1 April 2026 · [Author Name]

The status quo is broken

Medical teaching programmes across the UK have grown significantly in scope and complexity over the past decade. Curricula have expanded, trainee numbers have increased, and the administrative demands on those who organise teaching have grown with them. Yet most programmes still rely on the same tools they used ten years ago: spreadsheets, email chains, and paper registers.

This isn’t a technology problem — it’s a recognition problem. The work of organising and managing teaching has never been properly supported by purpose-built software.

Who actually does the work

It’s worth being precise about who organises teaching day-to-day. Training Programme Directors oversee the programme as a whole, but the people scheduling sessions, chasing feedback, and compiling attendance data are typically college tutors, consultant leads, and individual session organisers. They’re the ones who:

  • Organise teaching sessions and coordinate speakers
  • Chase feedback from attendees after every session
  • Try to compile attendance data from paper sign-in sheets
  • Communicate session changes to trainees via email
  • Collate data for school board reports and programme reviews

Each of these tasks is manageable in isolation. Together, they represent a significant administrative burden — one that sits on top of an already demanding clinical role.

Why spreadsheets aren’t enough

Spreadsheets are flexible, familiar, and free.

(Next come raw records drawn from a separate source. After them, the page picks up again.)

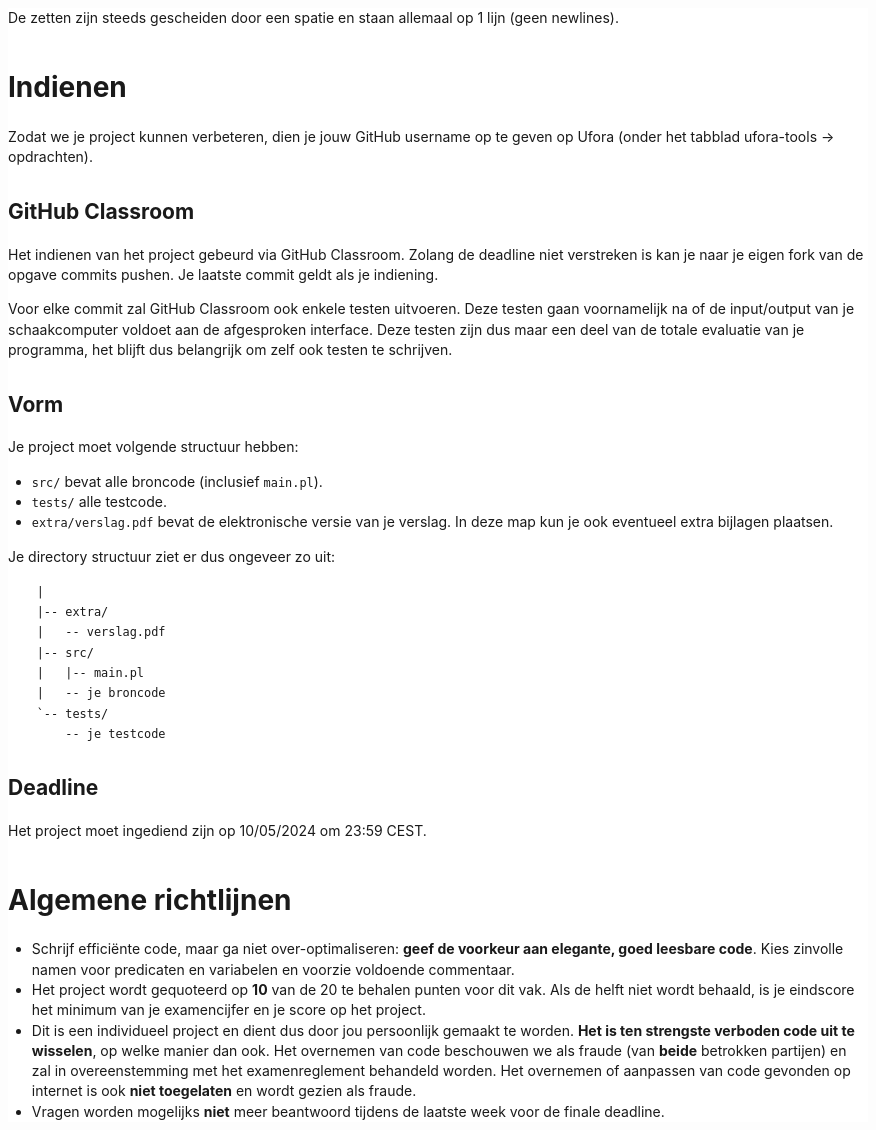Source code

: De zetten zijn steeds gescheiden door een spatie en staan allemaal op 1 lijn (geen newlines).

# Indienen

Zodat we je project kunnen verbeteren, dien je jouw GitHub username op te geven op Ufora (onder het tabblad ufora-tools → opdrachten).

## GitHub Classroom

Het indienen van het project gebeurd via GitHub Classroom.
Zolang de deadline niet verstreken is kan je naar je eigen fork van de opgave commits pushen.
Je laatste commit geldt als je indiening.

Voor elke commit zal GitHub Classroom ook enkele testen uitvoeren.
Deze testen gaan voornamelijk na of de input/output van je schaakcomputer voldoet aan de afgesproken interface.
Deze testen zijn dus maar een deel van de totale evaluatie van je programma, het blijft dus belangrijk om zelf ook testen te schrijven.

## Vorm

Je project moet volgende structuur hebben:

  - `src/` bevat alle broncode (inclusief `main.pl`).
  - `tests/` alle testcode.
  - `extra/verslag.pdf` bevat de elektronische versie van je verslag. In
    deze map kun je ook eventueel extra bijlagen plaatsen.

Je directory structuur ziet er dus ongeveer zo uit:

```
    |
    |-- extra/
    |   -- verslag.pdf
    |-- src/
    |   |-- main.pl
    |   -- je broncode
    `-- tests/
        -- je testcode
```

## Deadline

Het project moet ingediend zijn op 10/05/2024 om 23:59 CEST.

# Algemene richtlijnen

  - Schrijf efficiënte code, maar ga niet over-optimaliseren: **geef de
    voorkeur aan elegante, goed leesbare code**. Kies zinvolle namen
    voor predicaten en variabelen en voorzie voldoende commentaar.
  - Het project wordt gequoteerd op **10** van de 20 te behalen punten
    voor dit vak. Als de helft niet wordt behaald, is je eindscore het
    minimum van je examencijfer en je score op het project.
  - Dit is een individueel project en dient dus door jou persoonlijk
    gemaakt te worden. **Het is ten strengste verboden code uit te
    wisselen**, op welke manier dan ook. Het overnemen van code
    beschouwen we als fraude (van **beide** betrokken partijen) en zal
    in overeenstemming met het examenreglement behandeld worden. Het
    overnemen of aanpassen van code gevonden op internet is ook **niet
    toegelaten** en wordt gezien als fraude.
  - Vragen worden mogelijks **niet** meer beantwoord tijdens de laatste
    week voor de finale deadline.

They’re also:

  • Fragile: One accidental deletion or formula error can corrupt months of data
  • Isolated: Each spreadsheet is a silo — attendance data doesn’t connect to feedback, session data doesn’t link to trainee records
  • Insecure: Shared Google Sheets or OneDrive files have no role-based access control
  • Manual: Every report requires hours of collation and reformatting

For a small programme, spreadsheets work well enough. For a school managing trainees across multiple sites and programmes, they become a burden.

What purpose-built software looks like

The tools that programme organisers need aren’t complicated. They need:

  • A single place to manage the teaching timetable and publish it to everyone
  • Attendance tracked automatically — trainees confirm before the session ends
  • Feedback surveys sent, chased, and collated without manual effort
  • A clear view of teaching activity across the programme
  • Data isolation so each organisation’s information stays separate

This is what Exogi is designed to do. Not to replace clinical judgement or decision-making, but to eliminate the administrative friction that prevents educators from focusing on what matters: teaching.

The argument for investing in better tools

Healthcare education is well-funded but poorly tooled. The time that college tutors, session organisers, and programme leads spend on manual admin is time not spent on educational leadership, trainee support, or programme development.

Purpose-built software doesn’t just save time — it changes what’s possible. When teaching data is always up to date, you can see which sites deliver great teaching. When feedback is collected automatically, you can spot trends without compiling anything. When attendance is captured digitally, trainees have a portfolio-ready teaching log from day one.

The tools exist. It’s time to use them.